* **PASSAGE GIVEN**
● ● ●
The Vegetable Plot - June

It’s all about the weather


Wet, dry, last frosts, your vegetable plot needs attention according to the weather conditions. If you’re as sure as you can be the last frosts have passed you can plant out tomatoes, peppers, runner and French beans, sweet corn and aubergine. If it has been on the wet side there may be weeding to be done, especially where leeks and onions are planted.

Hot and dry weather calls for plenty of water for thirsty crops such as lettuce, celery, tomatoes and radishes. Outdoor tomatoes should have the first flower truss showing before planting out.

It’s also feeding time for vegetables in full growth with a fertiliser or liquid manure. Salad crops you sowed early should be ready to lift, along with early potatoes and autumn-sown peas and if you didn’t sow your own leeks and brassicas you should still be able to buy young plants from the garden centre or nursery.
● ● ●
* **SOURCE DATA**
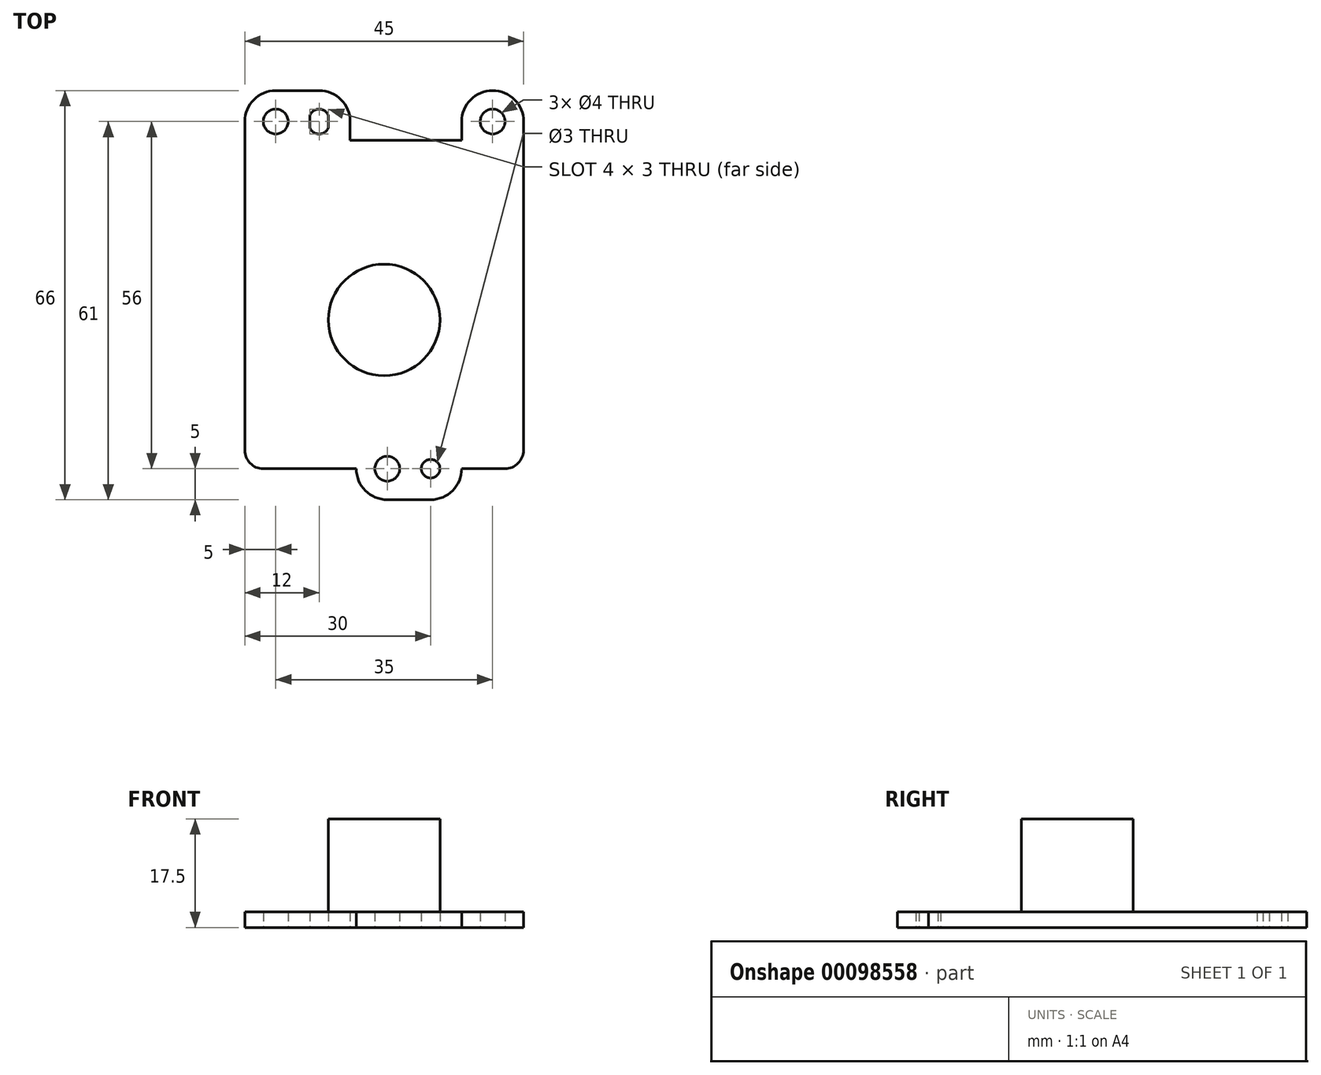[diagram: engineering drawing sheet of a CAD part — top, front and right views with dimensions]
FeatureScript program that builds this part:
annotation { "Feature Type Name" : "Feature", "Feature Type Description" : "" }
export const myFeature = defineFeature(function(context is Context, id is Id, definition is map)
    precondition{}
    {
        {
            var Q0;
            Q0=qCreatedBy(makeId("Top.planeOp"),FACE);
            var sketch = newSketch(context, id + "F0", { "sketchPlane" : qUnion([Q0])});
            skLineSegment(sketch, "E0.bottom", {"start": v(22.5, -25) * mm, "end": v(-22.5, -25) * mm, "construction": true});
            skLineSegment(sketch, "E0.top", {"start": v(22.5, 25) * mm, "end": v(-22.5, 25) * mm, "construction": true});
            skLineSegment(sketch, "E0.left", {"start": v(22.5, -25) * mm, "end": v(22.5, 25) * mm});
            skLineSegment(sketch, "E0.right", {"start": v(-22.5, -25) * mm, "end": v(-22.5, 25) * mm});
            skPoint(sketch, "E0.middle", {"position": v(0, 0) * mm});
            skCircle(sketch, "E1", {"center": v(17.5, 28) * mm, "radius": 2 * mm});
            skCircle(sketch, "E2", {"center": v(-17.5, 28) * mm, "radius": 2 * mm});
            skLineSegment(sketch, "E3", {"start": v(-12, 29) * mm, "end": v(-12, 27) * mm});
            skLineSegment(sketch, "E4", {"start": v(-9, 29) * mm, "end": v(-9, 27) * mm});
            skLineSegment(sketch, "E5", {"start": v(-12, 29) * mm, "end": v(-9, 29) * mm, "construction": true});
            skLineSegment(sketch, "E6", {"start": v(-12, 27) * mm, "end": v(-9, 27) * mm, "construction": true});
            skArc(sketch, "E7", {"start": v(-9, 29) * mm, "mid": v(-10.5, 30) * mm, "end": v(-12, 29) * mm});
            skArc(sketch, "E8", {"start": v(-12, 27) * mm, "mid": v(-10.5, 26) * mm, "end": v(-9, 27) * mm});
            skLineSegment(sketch, "E9", {"start": v(-10.5, 30) * mm, "end": v(-10.5, 26) * mm, "construction": true});
            skLineSegment(sketch, "E10", {"start": v(-22.5, 25) * mm, "end": v(-22.5, 28) * mm});
            skLineSegment(sketch, "E11", {"start": v(-22.5, 28) * mm, "end": v(22.5, 28) * mm, "construction": true});
            skLineSegment(sketch, "E12", {"start": v(22.5, 28) * mm, "end": v(22.5, 25) * mm});
            skPoint(sketch, "E13", {"position": v(-10.5, 28) * mm});
            skLineSegment(sketch, "E14", {"start": v(-17.5, 33) * mm, "end": v(-10.5, 33) * mm});
            skLineSegment(sketch, "E15", {"start": v(-10.5, 33) * mm, "end": v(-10.5, 28) * mm, "construction": true});
            skLineSegment(sketch, "E16", {"start": v(-17.5, 33) * mm, "end": v(-17.5, 28) * mm, "construction": true});
            skArc(sketch, "E17", {"start": v(-22.5, 28) * mm, "mid": v(-21.04, 31.54) * mm, "end": v(-17.5, 33) * mm});
            skArc(sketch, "E18", {"start": v(-10.5, 33) * mm, "mid": v(-6.96, 31.54) * mm, "end": v(-5.5, 28) * mm});
            skLineSegment(sketch, "E19", {"start": v(-5.5, 28) * mm, "end": v(-5.5, 25) * mm});
            skLineSegment(sketch, "E20", {"start": v(-5.5, 25) * mm, "end": v(12.5, 25) * mm});
            skLineSegment(sketch, "E21", {"start": v(12.5, 25) * mm, "end": v(12.5, 28) * mm});
            skArc(sketch, "E22", {"start": v(12.5, 28) * mm, "mid": v(17.5, 33) * mm, "end": v(22.5, 28) * mm});
            skCircle(sketch, "E23", {"center": v(7.5, -28) * mm, "radius": 1.5 * mm});
            skCircle(sketch, "E24", {"center": v(0.5, -28) * mm, "radius": 2 * mm});
            skLineSegment(sketch, "E25", {"start": v(0.5, -28) * mm, "end": v(0.5, -33) * mm, "construction": true});
            skLineSegment(sketch, "E26", {"start": v(0.5, -33) * mm, "end": v(7.5, -33) * mm});
            skLineSegment(sketch, "E27", {"start": v(7.5, -33) * mm, "end": v(7.5, -28) * mm, "construction": true});
            skLineSegment(sketch, "E28", {"start": v(-19.5, -28) * mm, "end": v(19.5, -28) * mm, "construction": true});
            skArc(sketch, "E29", {"start": v(7.5, -33) * mm, "mid": v(11.04, -31.54) * mm, "end": v(12.5, -28) * mm});
            skArc(sketch, "E30", {"start": v(0.5, -33) * mm, "mid": v(-3.04, -31.54) * mm, "end": v(-4.5, -28) * mm});
            skArc(sketch, "E31", {"start": v(-22.5, -25) * mm, "mid": v(-21.62, -27.12) * mm, "end": v(-19.5, -28) * mm});
            skArc(sketch, "E32", {"start": v(22.5, -25) * mm, "mid": v(21.62, -27.12) * mm, "end": v(19.5, -28) * mm});
            skLineSegment(sketch, "E33", {"start": v(-19.5, -25) * mm, "end": v(-19.5, -28) * mm});
            skLineSegment(sketch, "E34", {"start": v(19.5, -25) * mm, "end": v(19.5, -28) * mm});
            skLineSegment(sketch, "E35", {"start": v(12.5, -28) * mm, "end": v(19.5, -28) * mm});
            skLineSegment(sketch, "E36", {"start": v(-19.5, -28) * mm, "end": v(-4.5, -28) * mm});
            skSolve(sketch);
        }
        {
            var Q0;
            Q0=makeQuery(id+"F0.imprint","IMPRINT",FACE,{"disambiguationData":[TD([[makeQuery(id+"F0.imprint","IMPRINT",EDGE,{"derivedFrom":sQuery(id+"F0.wireOp",EDGE,"E0.left")}),1.0]])]});
            extrude(context, id + "F1", {"entities" : qUnion([Q0]), "depth" : 2.5 * mm});
        }
        {
            var Q0;
            Q0=makeQuery(id+"F1.opExtrude","CAP_FACE",FACE,{"disambiguationData":[OSD([sQuery(id+"F0.wireOp",EDGE,"E0.left"),sQuery(id+"F0.wireOp",EDGE,"E0.right"),sQuery(id+"F0.wireOp",EDGE,"E1"),sQuery(id+"F0.wireOp",EDGE,"E2"),sQuery(id+"F0.wireOp",EDGE,"E3"),sQuery(id+"F0.wireOp",EDGE,"E4"),sQuery(id+"F0.wireOp",EDGE,"E7"),sQuery(id+"F0.wireOp",EDGE,"E8"),sQuery(id+"F0.wireOp",EDGE,"E10"),sQuery(id+"F0.wireOp",EDGE,"E12"),sQuery(id+"F0.wireOp",EDGE,"E14"),sQuery(id+"F0.wireOp",EDGE,"E17"),sQuery(id+"F0.wireOp",EDGE,"E18"),sQuery(id+"F0.wireOp",EDGE,"E19"),sQuery(id+"F0.wireOp",EDGE,"E20"),sQuery(id+"F0.wireOp",EDGE,"E21"),sQuery(id+"F0.wireOp",EDGE,"E22"),sQuery(id+"F0.wireOp",EDGE,"E23"),sQuery(id+"F0.wireOp",EDGE,"E24"),sQuery(id+"F0.wireOp",EDGE,"E26"),sQuery(id+"F0.wireOp",EDGE,"E29"),sQuery(id+"F0.wireOp",EDGE,"E30"),sQuery(id+"F0.wireOp",EDGE,"E31"),sQuery(id+"F0.wireOp",EDGE,"E32"),sQuery(id+"F0.wireOp",EDGE,"E35"),sQuery(id+"F0.wireOp",EDGE,"E36")])],"isStart":false});
            var sketch = newSketch(context, id + "F2", { "sketchPlane" : qUnion([Q0])});
            skCircle(sketch, "E37", {"center": v(0, -4) * mm, "radius": 9 * mm});
            skSolve(sketch);
        }
        {
            var Q0;
            Q0 = qSketchRegion(id + "F2", true);
            extrude(context, id + "F3", {"entities" : qUnion([Q0]), "operationType" : NewBodyOperationType.ADD, "depth" : 15 * mm});
        }
    });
● ● ●
* **TASK REQUIREMENTS**
A) In the June vegetable plot text, what should outdoor tomatoes have before they are planted out?
B) Please count the lines of the records that contain the string "newSketch", with case counting, and give only the number.

* **ANSWERS TO THE EXERCISES**
A) The first flower truss should be showing.

B) 2